Les dates différentes et lointaines des grandes étapes et premières de cette oeuvre montrent aussi que cet opus annonça et marqua des évolutions esthtétiques essentielles. La partition est achevée dès 1913 (et s'annonce en cela comme expressionniste pré-surréaliste : aussi bien dans son histoire que dans sa musique -c'est même là l'aspect absolument essentiel de cet opus, le lien créatif que les deux paramètres tissent, renforcent ensemble- mettant en avant l'expression des sentiments et de la psyché tout en cheminant vers un abandon de la narration chronologique, thématique).

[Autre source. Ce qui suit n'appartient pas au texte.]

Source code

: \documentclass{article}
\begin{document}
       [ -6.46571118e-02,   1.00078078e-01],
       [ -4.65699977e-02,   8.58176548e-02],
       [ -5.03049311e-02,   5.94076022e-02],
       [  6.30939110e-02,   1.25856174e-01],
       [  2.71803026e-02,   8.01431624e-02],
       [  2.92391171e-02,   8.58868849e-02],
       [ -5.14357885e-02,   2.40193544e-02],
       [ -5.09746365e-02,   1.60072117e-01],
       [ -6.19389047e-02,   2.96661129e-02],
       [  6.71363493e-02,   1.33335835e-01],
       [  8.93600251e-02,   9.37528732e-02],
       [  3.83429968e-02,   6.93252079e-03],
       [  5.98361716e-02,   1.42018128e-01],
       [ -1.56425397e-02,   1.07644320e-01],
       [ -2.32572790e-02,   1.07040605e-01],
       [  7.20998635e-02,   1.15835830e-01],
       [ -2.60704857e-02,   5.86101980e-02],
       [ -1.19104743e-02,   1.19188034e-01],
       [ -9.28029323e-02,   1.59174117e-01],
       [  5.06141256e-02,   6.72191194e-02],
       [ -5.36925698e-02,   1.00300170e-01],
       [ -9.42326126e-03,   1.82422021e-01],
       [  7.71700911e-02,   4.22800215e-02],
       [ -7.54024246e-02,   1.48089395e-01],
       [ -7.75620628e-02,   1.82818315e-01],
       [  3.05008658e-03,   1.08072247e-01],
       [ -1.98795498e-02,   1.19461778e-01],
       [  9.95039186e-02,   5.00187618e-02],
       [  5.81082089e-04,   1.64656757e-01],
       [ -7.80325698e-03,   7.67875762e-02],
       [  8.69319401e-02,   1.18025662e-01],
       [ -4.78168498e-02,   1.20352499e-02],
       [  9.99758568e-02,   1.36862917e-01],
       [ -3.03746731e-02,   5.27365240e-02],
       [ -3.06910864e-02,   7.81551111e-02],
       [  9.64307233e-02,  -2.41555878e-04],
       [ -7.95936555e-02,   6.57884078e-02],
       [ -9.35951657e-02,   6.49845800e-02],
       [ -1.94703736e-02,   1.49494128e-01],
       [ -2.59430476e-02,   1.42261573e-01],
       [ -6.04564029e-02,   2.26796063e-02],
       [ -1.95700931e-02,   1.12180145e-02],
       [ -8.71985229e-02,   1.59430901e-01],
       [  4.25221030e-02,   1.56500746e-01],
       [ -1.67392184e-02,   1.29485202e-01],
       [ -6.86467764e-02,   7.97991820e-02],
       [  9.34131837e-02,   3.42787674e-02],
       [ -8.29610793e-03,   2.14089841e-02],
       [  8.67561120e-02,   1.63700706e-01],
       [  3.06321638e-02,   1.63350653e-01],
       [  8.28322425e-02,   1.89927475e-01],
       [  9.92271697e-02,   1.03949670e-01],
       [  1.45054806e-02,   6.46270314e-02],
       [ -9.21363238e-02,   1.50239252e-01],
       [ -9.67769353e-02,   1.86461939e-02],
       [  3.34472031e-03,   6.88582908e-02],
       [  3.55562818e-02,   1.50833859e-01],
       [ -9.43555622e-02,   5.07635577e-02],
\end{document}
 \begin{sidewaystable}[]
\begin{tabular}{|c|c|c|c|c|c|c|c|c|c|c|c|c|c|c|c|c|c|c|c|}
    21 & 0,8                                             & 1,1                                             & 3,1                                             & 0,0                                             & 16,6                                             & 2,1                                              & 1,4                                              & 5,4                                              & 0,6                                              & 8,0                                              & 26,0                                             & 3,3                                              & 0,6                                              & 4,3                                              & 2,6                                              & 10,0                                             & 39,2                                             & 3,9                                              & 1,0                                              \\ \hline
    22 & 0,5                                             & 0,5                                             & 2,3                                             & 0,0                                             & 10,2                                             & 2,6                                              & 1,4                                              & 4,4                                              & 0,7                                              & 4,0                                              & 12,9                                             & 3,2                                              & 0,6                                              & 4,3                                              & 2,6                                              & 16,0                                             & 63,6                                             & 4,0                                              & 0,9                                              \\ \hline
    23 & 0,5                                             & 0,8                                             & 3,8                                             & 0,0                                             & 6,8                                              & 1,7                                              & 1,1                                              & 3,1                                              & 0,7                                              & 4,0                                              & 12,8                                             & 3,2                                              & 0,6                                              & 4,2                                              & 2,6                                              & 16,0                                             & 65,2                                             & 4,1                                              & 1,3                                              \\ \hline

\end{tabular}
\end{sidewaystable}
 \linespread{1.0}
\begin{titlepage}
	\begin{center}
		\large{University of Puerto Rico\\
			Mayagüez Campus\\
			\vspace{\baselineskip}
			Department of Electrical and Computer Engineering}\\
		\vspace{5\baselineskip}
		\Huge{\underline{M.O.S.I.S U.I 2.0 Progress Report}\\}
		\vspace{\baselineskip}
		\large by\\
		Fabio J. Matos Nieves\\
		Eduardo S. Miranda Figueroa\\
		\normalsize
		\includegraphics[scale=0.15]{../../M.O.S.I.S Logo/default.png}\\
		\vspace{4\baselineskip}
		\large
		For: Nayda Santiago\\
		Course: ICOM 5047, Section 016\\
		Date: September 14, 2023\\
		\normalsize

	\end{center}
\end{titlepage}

L'oeuvre n'est créée que le 10 octobre 1924 au Volksoper de Vienne (par le baryton Alfred Jerger et le chef Fritz Stiedry), soit un an après l'émergence de la technique révolutionnaire de Schoenberg qu'est le "dodécaphonisme" (emploi chacune à son tour des 12 notes de la gammes pour détruire la tonalité et fonder une nouvelle musique). La création française sera radiophonique et devra attendre février 1964 (direction Michael Gielen), la création scénique aura lieu à Lyon en février 1969 (dans une version française selon la tradition encore présente de localiser les opus selon les pays où ils sont joués), sous la direction de René Leibowitz.
Pierre Boulez, autre figure capitale de la musique au XXe siècle (compositeur héritier de Schoenberg dont il a étendu les principes à tous les paramètres sonores : hauteurs mais aussi durées, intensités, timbres, modes de jeux, ...) a également dirigé La Main heureuse avec le le baryton-basse allemand Siegmund Nimsgern, le Chœur et l'Orchestre symphonique de la BBC.